高い天井とそれをささえる梁や柱、カーテンでかこまれたきれいなベッド、鉈でけずったような荒っぽい細工の床板などが印象的だった。
ベッドがあるといっても、ほかは吹き抜けのように広々としていて、あまり住みやすそうではないから、祭礼やなにか特別の目的のために使われた家かもしれない。
アルバムが置いてあったのでバラバラとめくってみたら、日本人の名前と顔写真もあった。
家を保存するのに日本も尽力したってことだろうか。
来訪者ノートに日本人の名前はなかったけど、いちおうわたしの名前を書いておいた。
でもまあ、とっくに人間が住まなくなった家を見ても仕方がない。
家というものは人が住んでナンボのものだから、元型を保って保存されているといっても、セミの抜けがらとたいして変わらない。

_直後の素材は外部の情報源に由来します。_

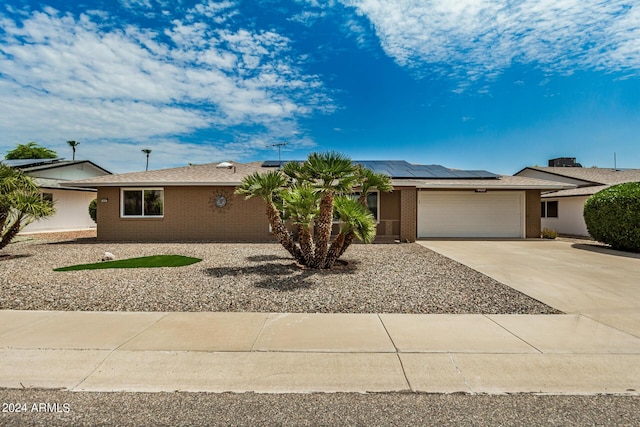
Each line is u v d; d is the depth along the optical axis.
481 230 17.06
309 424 2.77
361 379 3.46
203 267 8.91
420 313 5.50
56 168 22.42
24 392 3.22
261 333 4.59
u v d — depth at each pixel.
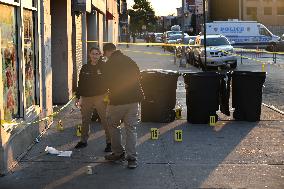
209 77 18.56
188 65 51.91
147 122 19.22
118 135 13.27
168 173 12.40
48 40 18.41
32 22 16.36
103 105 14.42
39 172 12.48
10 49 13.50
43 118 17.22
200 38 48.50
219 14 142.50
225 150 14.73
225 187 11.33
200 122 18.86
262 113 21.11
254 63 53.31
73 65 26.78
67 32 23.61
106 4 51.88
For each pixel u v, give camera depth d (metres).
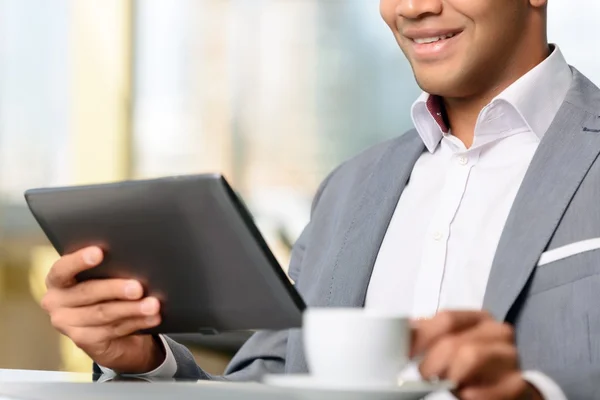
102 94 5.55
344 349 1.06
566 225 1.63
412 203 1.91
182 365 1.69
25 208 5.33
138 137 5.61
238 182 5.51
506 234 1.66
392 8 1.86
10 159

それよりわたしが関心を持ったのは、家のまわりの水田だった。
ここはまったくわたしの幼少時代に見た景色そのままだ。
カエルやヘビはいないかしら。
そういうものはいませんかと尋ねると、いますよ、いくらでもという返事だった。
なるほど、ときおりチャポンと何か水に飛び込むものがいる。
しかし数はそんなに多くない。
逃げ足の速いやつらで、じっくり確認するヒマもない。
ここでもわたしは、あらゆる生きものに満ち溢れていた、はるかむかしの日本の農村を思って涙してしまったのだ。